I’ve had a few more down days recently which reminded me of something I knew, but had forgotten: healing isn’t linear. It’s not like once you’ve turned a corner it’s a straight line to full recovery. In fact, in this case I’m not likely to ever attain the same level of health that I had before. Anaphylaxis is a life threatening condition that has always been a component of my life but is now a cornerstone of every thought and action.

Whereas before I was sometimes a little careless about my allergies I now know I can’t afford to be, even once. In the past I was able to be present if an orange was peeled as long as I got out fast and self-medicated with additional anti-histamines. I don’t have that luxury any more. Just being in the presence of a citrus scented body wash for less than a minute was enough to trigger a severe asthma attack.
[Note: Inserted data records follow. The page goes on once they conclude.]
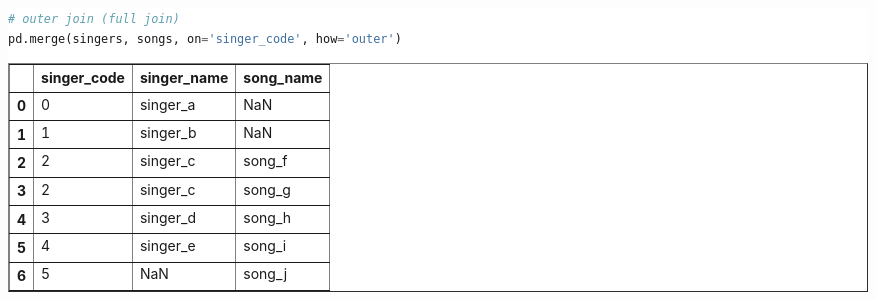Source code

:


```python
# outer join (full join)
pd.merge(singers, songs, on='singer_code', how='outer')
```




<div>
<table border="1" class="dataframe">
  <thead>
    <tr style="text-align: right;">
      <th></th>
      <th>singer_code</th>
      <th>singer_name</th>
      <th>song_name</th>
    </tr>
  </thead>
  <tbody>
    <tr>
      <th>0</th>
      <td>0</td>
      <td>singer_a</td>
      <td>NaN</td>
    </tr>
    <tr>
      <th>1</th>
      <td>1</td>
      <td>singer_b</td>
      <td>NaN</td>
    </tr>
    <tr>
      <th>2</th>
      <td>2</td>
      <td>singer_c</td>
      <td>song_f</td>
    </tr>
    <tr>
      <th>3</th>
      <td>2</td>
      <td>singer_c</td>
      <td>song_g</td>
    </tr>
    <tr>
      <th>4</th>
      <td>3</td>
      <td>singer_d</td>
      <td>song_h</td>
    </tr>
    <tr>
      <th>5</th>
      <td>4</td>
      <td>singer_e</td>
      <td>song_i</td>
    </tr>
    <tr>
      <th>6</th>
      <td>5</td>
      <td>NaN</td>
      <td>song_j</td>
    </tr>
  </tbody>
</table>
</div>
My only solution is avoidance. Unfortunately it’s not that easy to totally avoid citrus as it’s prevalent everywhere. So I also take huge doses of antihistamines carefully timed throughout a day to give me as close to 24 hours cover as we can. This doesn’t stop the reaction but it allows me to get out of my own home occasionally, under careful precautions.
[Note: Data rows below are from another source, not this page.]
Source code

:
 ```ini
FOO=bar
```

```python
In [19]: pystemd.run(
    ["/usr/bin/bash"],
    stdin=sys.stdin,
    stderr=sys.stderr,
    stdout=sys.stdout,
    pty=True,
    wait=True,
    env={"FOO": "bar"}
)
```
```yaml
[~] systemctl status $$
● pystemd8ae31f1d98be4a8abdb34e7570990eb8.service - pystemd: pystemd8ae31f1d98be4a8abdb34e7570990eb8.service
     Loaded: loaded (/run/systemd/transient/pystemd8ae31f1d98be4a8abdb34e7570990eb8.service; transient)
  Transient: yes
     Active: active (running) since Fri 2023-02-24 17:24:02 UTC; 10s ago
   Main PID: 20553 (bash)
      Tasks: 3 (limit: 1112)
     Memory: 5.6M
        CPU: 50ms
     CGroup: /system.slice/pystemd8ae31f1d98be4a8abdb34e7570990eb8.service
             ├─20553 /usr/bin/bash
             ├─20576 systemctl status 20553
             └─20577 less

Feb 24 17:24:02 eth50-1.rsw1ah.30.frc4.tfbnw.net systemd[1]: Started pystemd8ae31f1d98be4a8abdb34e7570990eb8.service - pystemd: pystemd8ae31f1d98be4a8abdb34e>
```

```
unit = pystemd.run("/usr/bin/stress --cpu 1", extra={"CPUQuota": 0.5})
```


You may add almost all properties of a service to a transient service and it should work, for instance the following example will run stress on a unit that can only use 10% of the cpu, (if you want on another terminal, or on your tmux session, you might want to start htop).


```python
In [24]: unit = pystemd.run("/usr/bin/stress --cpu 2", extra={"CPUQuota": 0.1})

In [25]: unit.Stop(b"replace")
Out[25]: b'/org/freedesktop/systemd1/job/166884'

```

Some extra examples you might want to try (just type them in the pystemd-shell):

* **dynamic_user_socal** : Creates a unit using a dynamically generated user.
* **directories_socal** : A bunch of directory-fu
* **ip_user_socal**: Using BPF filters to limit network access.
As for my environmental sensitivities, reactions to scents generally… I have a new best friend: a personal air purifier. The one I”m using is the FreshAir Personal Air Purifier by Aerus. I wear this round my neck for my lung rehab and either it’s a very expensive placebo or it’s effective. I’ve been able to be in the same elevator as another lady who I can tell is wearing a heavy scent as I can smell it as she moves past me but stood a few feet apart I’m not being triggered into asthma or reactions. I wouldn’t like to chance it for more than a minute or so but it allows me a little bit more of a normal life.

Though between Kai (my service dog), my Epi pens, inhalers and now this purifier as well as all the medication I’m taking daily it does seem a little insane at times.
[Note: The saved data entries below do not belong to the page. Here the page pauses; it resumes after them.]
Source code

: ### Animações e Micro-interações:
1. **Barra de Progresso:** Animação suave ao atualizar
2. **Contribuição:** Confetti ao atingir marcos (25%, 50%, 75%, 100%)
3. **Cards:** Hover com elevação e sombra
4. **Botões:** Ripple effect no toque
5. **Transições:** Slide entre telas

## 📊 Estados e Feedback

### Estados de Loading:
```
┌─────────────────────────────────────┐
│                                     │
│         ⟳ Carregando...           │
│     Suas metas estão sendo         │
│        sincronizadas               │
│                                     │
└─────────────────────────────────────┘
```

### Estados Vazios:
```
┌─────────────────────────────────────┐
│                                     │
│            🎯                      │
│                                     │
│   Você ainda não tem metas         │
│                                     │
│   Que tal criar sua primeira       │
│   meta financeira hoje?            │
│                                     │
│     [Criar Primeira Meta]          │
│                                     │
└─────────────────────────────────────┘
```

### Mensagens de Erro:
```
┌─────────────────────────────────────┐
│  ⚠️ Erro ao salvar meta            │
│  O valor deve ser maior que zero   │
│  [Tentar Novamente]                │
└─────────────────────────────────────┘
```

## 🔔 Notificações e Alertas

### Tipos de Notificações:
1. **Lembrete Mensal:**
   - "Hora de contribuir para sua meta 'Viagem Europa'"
Talking of Kai – his natural alerts to my inhaler use is continuing. This isn’t a trained task and I don’t know what he picks up on though he seems to be paying specific attention to my breath. However, I forgot to take my inhaler before rehab. on Tuesday. It’s one that I need to take before exercise. I didn’t make even half a lap before he did a full alert having tried to get my attention more subtly he escalated his alerts to full paws up. At which point I knew I needed to do something but wasn’t quite sure what so I headed back to the rehab. office as I’d been feeling dizzy that day already. As soon as we were there he alerted to my bag. As my other inhaler was in my pocket I now knew what I needed. Took my inhaler and Kai settled just fine.

He really enjoys my off-balance days because he gets to work counter-balance where he pulls a little against a harness in the opposite direction to that which I’m off-balance in. Like most dogs he loves to pull so it’s a fun task for him though apparently its fascinating for others to watch him constantly adjusting his pull to keep me balanced.

Kai is a real superstar! He’s saved my life now more times than I care to imagine.

Anyway, today was a good day on that non-linear progress. The thing to remember of course, that even though there will be bad days I am finally recovering from the depths of where I was and that is something to be thankful for.